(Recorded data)
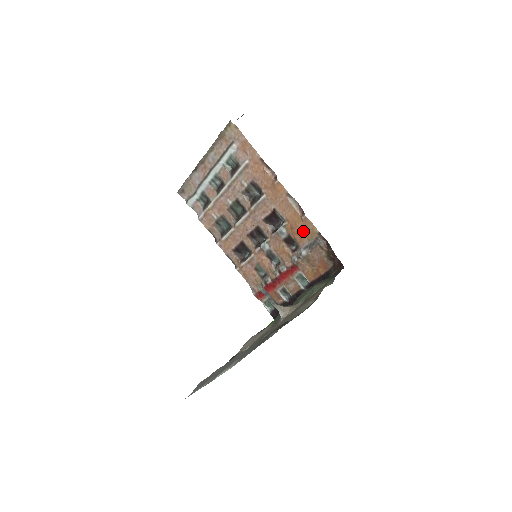
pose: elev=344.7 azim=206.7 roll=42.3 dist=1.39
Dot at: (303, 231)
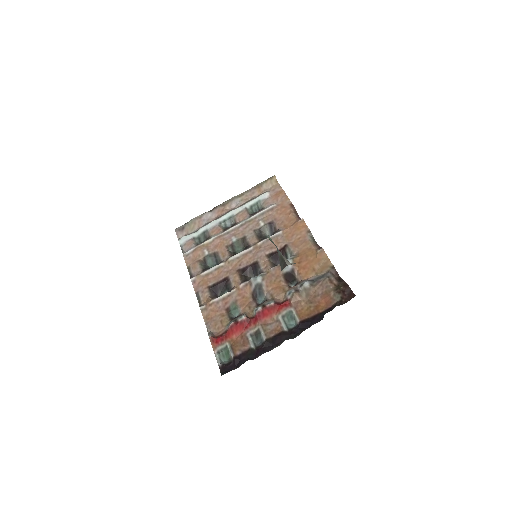
Dot at: (313, 264)
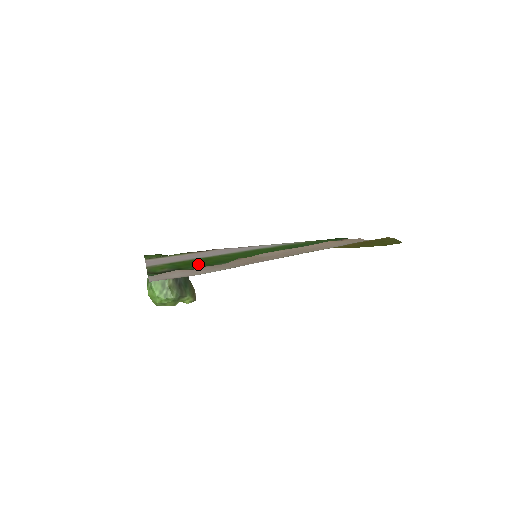
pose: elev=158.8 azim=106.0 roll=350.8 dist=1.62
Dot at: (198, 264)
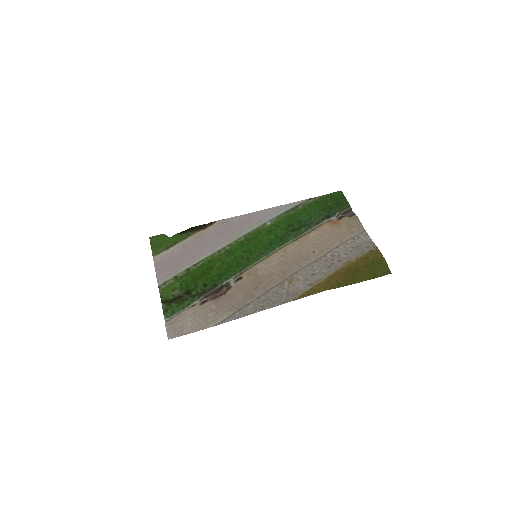
Dot at: (204, 280)
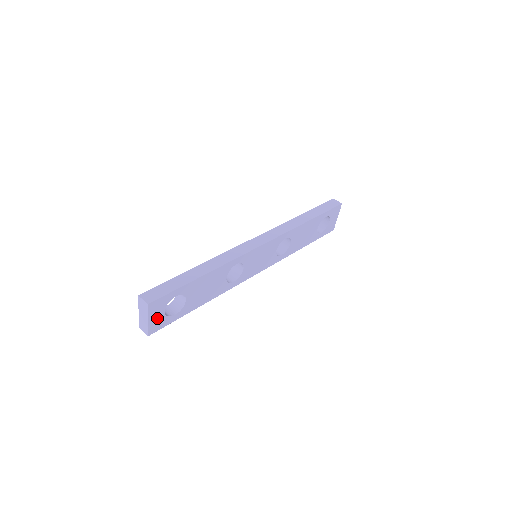
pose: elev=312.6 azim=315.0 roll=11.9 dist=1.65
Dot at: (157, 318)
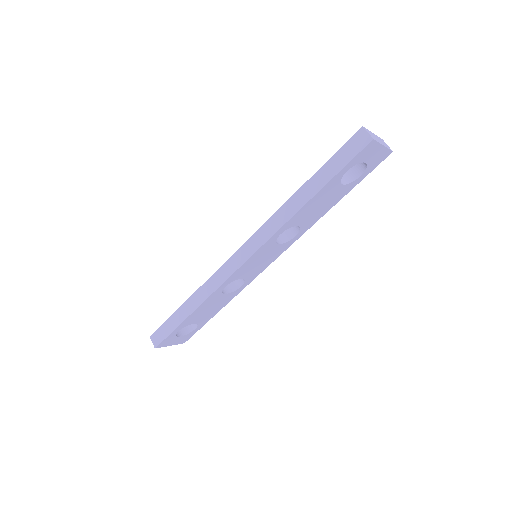
Dot at: (178, 340)
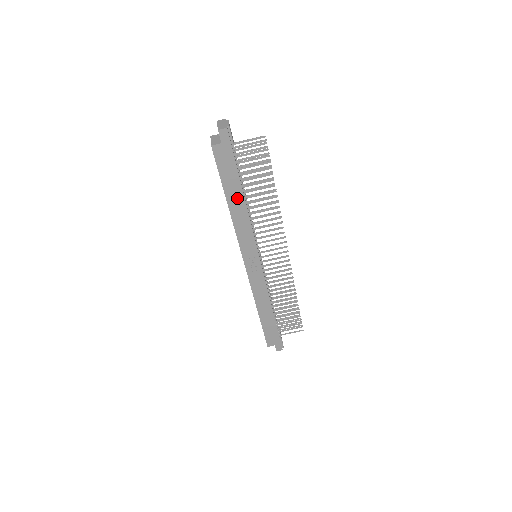
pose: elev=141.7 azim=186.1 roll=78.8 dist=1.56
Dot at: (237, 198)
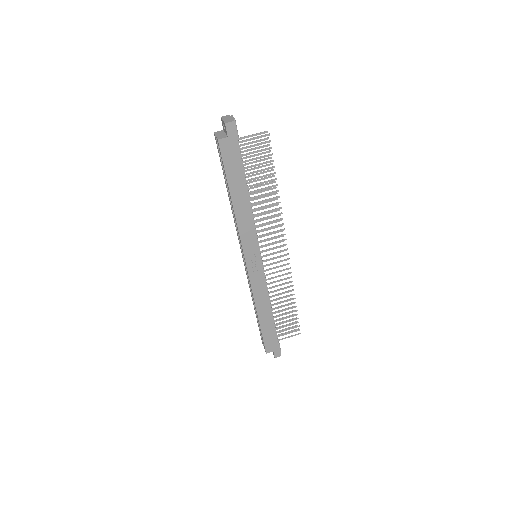
Dot at: (241, 194)
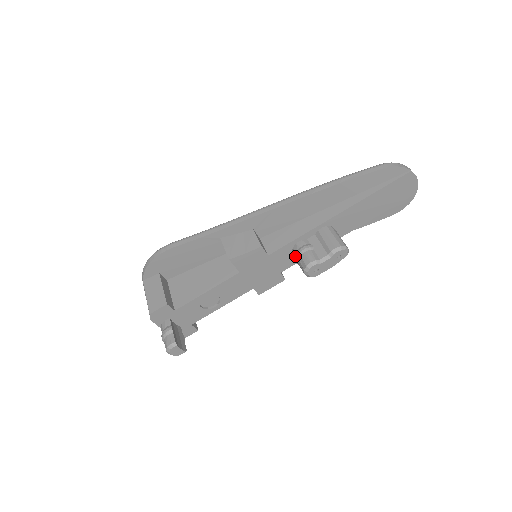
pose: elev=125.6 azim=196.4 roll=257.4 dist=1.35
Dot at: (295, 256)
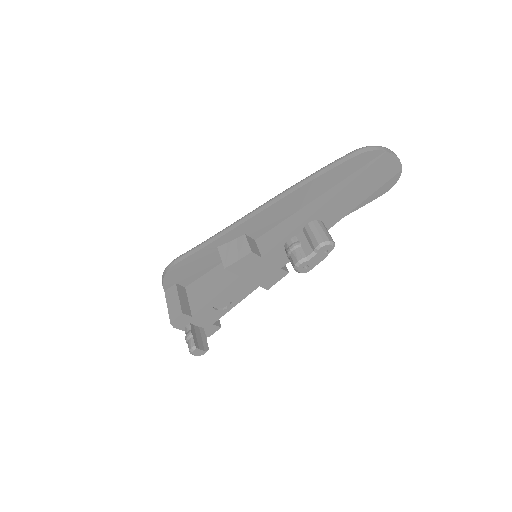
Dot at: occluded
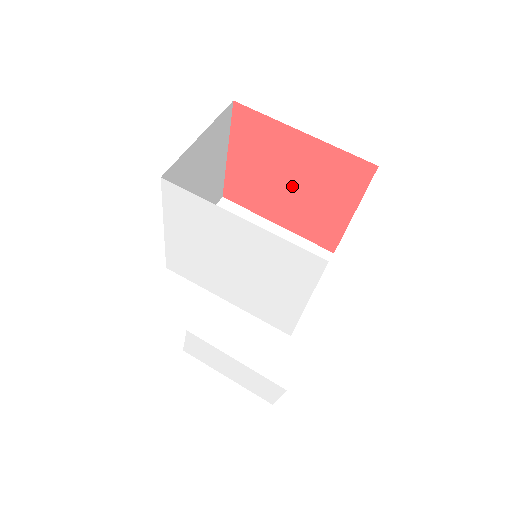
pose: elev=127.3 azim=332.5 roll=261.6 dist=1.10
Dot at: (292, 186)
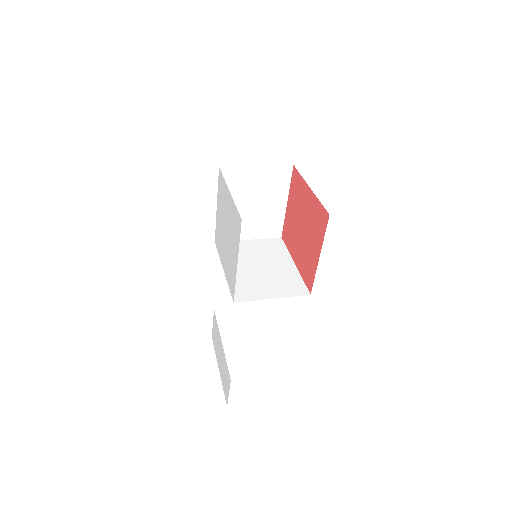
Dot at: (303, 230)
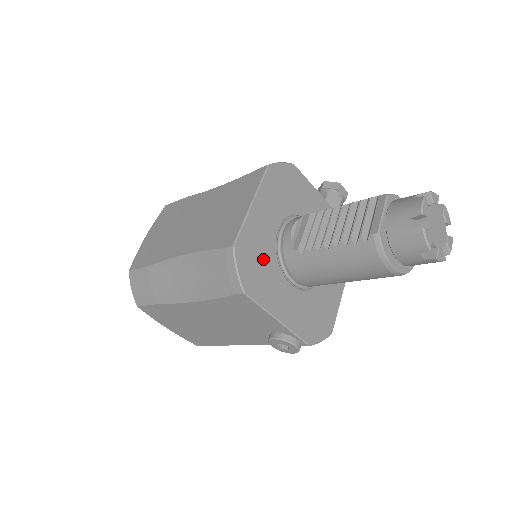
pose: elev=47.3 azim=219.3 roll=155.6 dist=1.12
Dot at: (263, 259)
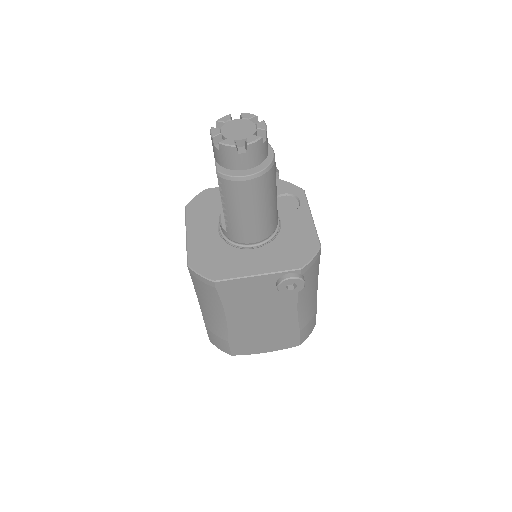
Dot at: (217, 254)
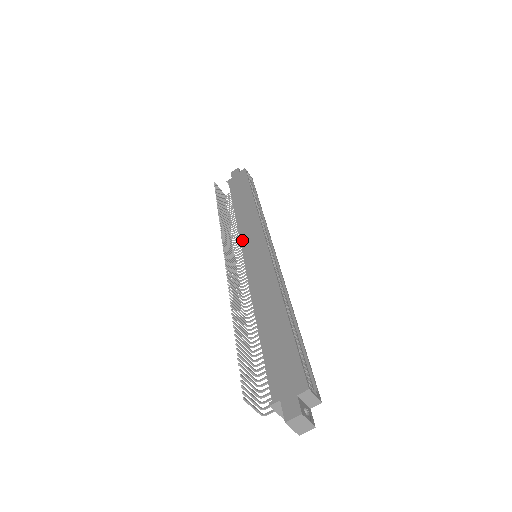
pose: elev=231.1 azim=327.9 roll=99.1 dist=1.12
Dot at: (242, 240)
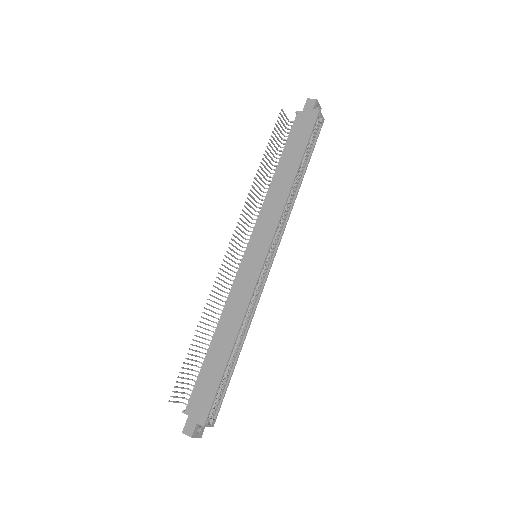
Dot at: (254, 231)
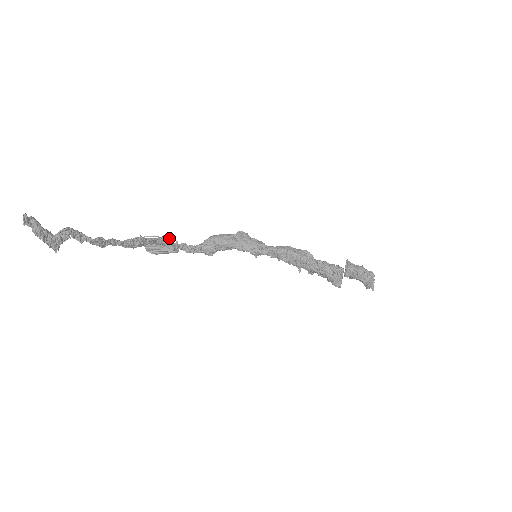
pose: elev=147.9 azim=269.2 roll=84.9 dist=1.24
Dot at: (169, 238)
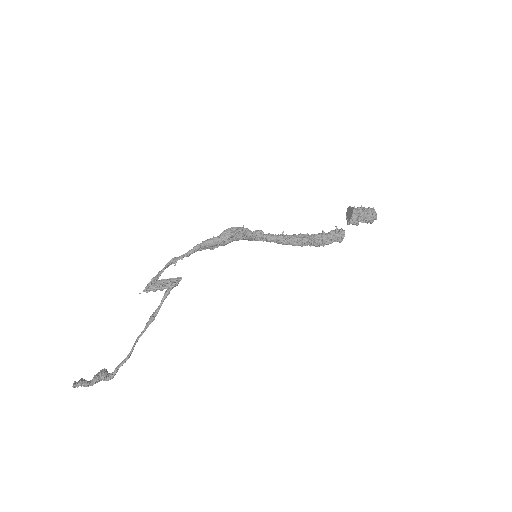
Dot at: occluded
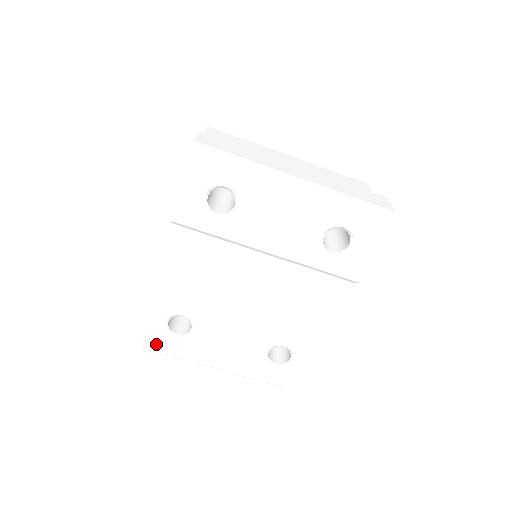
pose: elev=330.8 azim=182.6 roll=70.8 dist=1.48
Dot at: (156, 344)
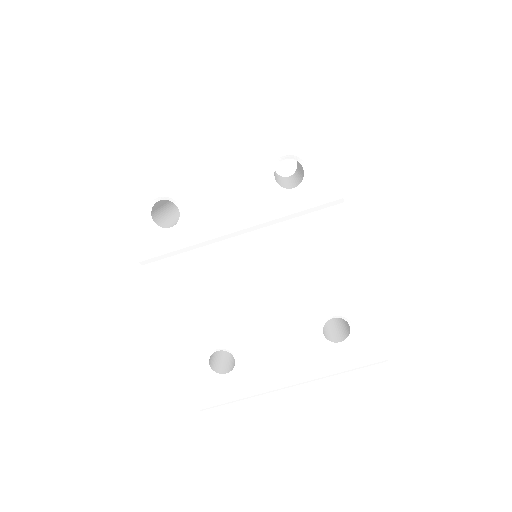
Dot at: (215, 397)
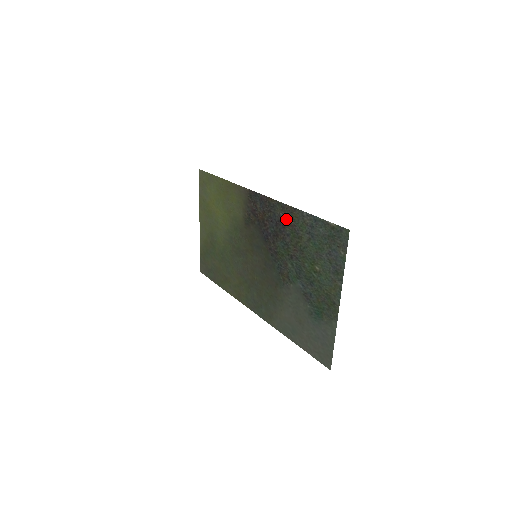
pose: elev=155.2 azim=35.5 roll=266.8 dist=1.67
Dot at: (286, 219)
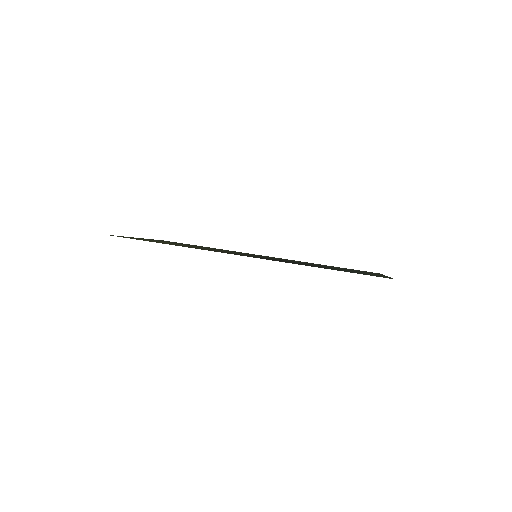
Dot at: occluded
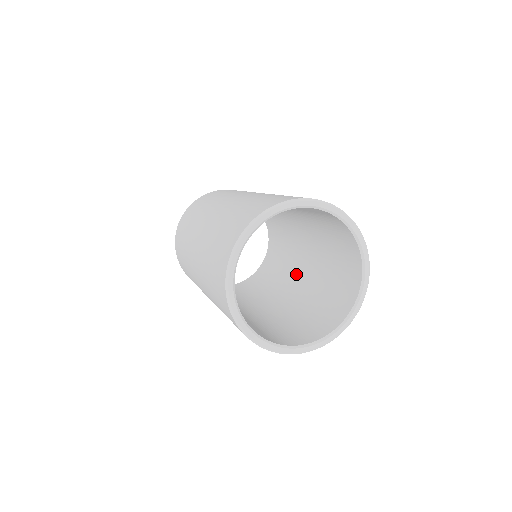
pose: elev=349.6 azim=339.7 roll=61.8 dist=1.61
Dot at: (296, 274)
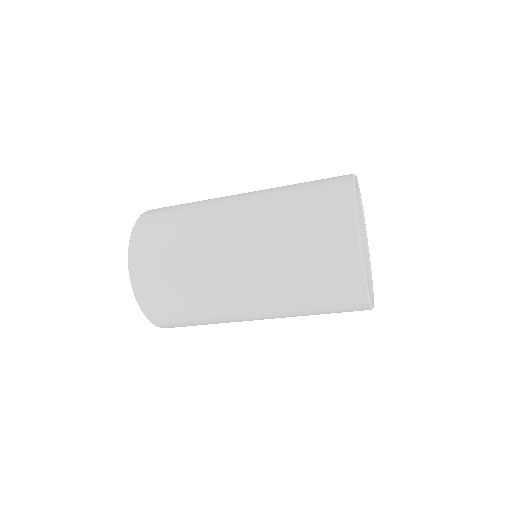
Dot at: occluded
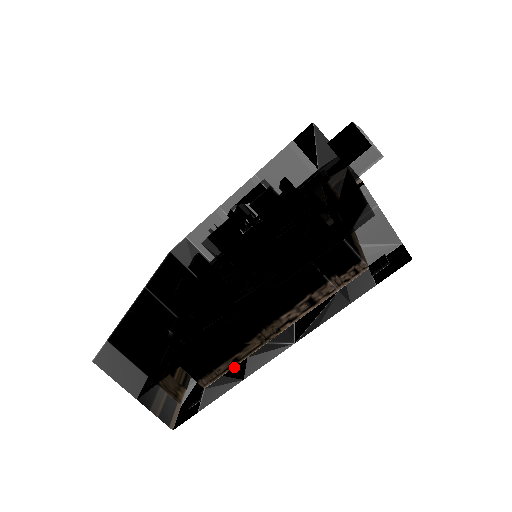
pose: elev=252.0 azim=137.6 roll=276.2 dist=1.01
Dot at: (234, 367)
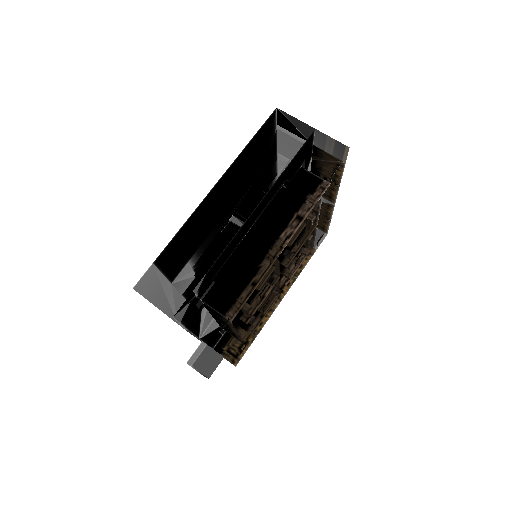
Dot at: (253, 291)
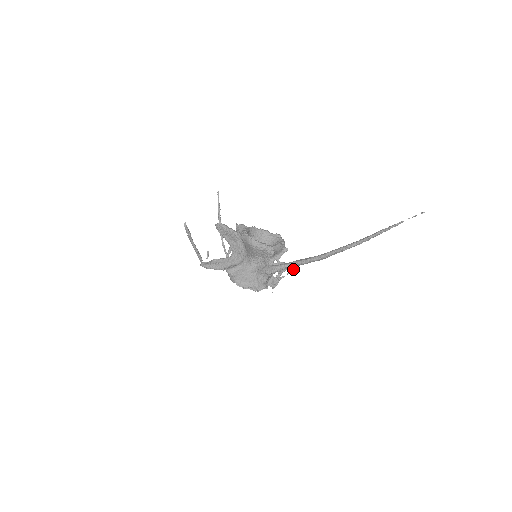
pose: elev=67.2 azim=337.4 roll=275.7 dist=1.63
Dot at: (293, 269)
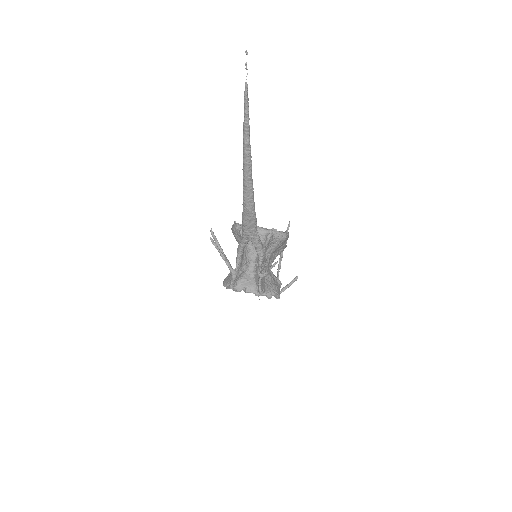
Dot at: (276, 262)
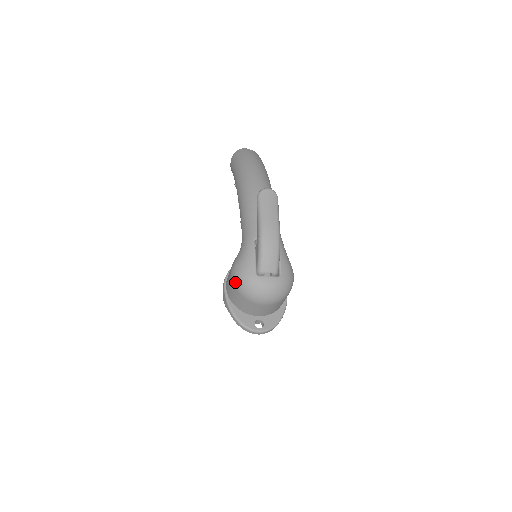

- **Exercise objective**
Retype all of the material above verbatim, leaving the pictures out of your answer.

- **Exercise result**
pose: elev=344.7 azim=206.7 roll=42.3 dist=1.39
Dot at: (303, 231)
Dot at: (313, 264)
pose: elev=158.8 azim=106.0 roll=350.8 dist=1.62
Dot at: (198, 264)
Dot at: (204, 280)
pose: elev=312.6 azim=315.0 roll=11.9 dist=1.65
Dot at: (157, 318)
Dot at: (178, 340)
pose: elev=141.7 azim=186.1 roll=78.8 dist=1.56
Dot at: (237, 198)
Dot at: (241, 194)
pose: elev=125.6 azim=196.4 roll=257.4 dist=1.35
Dot at: (295, 256)
Dot at: occluded
pose: elev=127.3 azim=332.5 roll=261.6 dist=1.10
Dot at: (292, 186)
Dot at: (303, 230)
pose: elev=47.3 azim=219.3 roll=155.6 dist=1.12
Dot at: (263, 259)
Dot at: (217, 254)
pose: elev=231.1 azim=327.9 roll=99.1 dist=1.12
Dot at: (242, 240)
Dot at: (254, 231)
pose: elev=147.9 azim=269.2 roll=84.9 dist=1.24
Dot at: (169, 238)
Dot at: occluded
pose: elev=330.8 azim=182.6 roll=70.8 dist=1.48
Dot at: (156, 344)
Dot at: (215, 397)
pose: elev=155.2 azim=35.5 roll=266.8 dist=1.67
Dot at: (286, 219)
Dot at: occluded
pose: elev=349.6 azim=339.7 roll=61.8 dist=1.61
Dot at: (296, 274)
Dot at: occluded
pose: elev=252.0 azim=137.6 roll=276.2 dist=1.01
Dot at: (234, 367)
Dot at: (253, 291)
pose: elev=67.2 azim=337.4 roll=275.7 dist=1.63
Dot at: (293, 269)
Dot at: (276, 262)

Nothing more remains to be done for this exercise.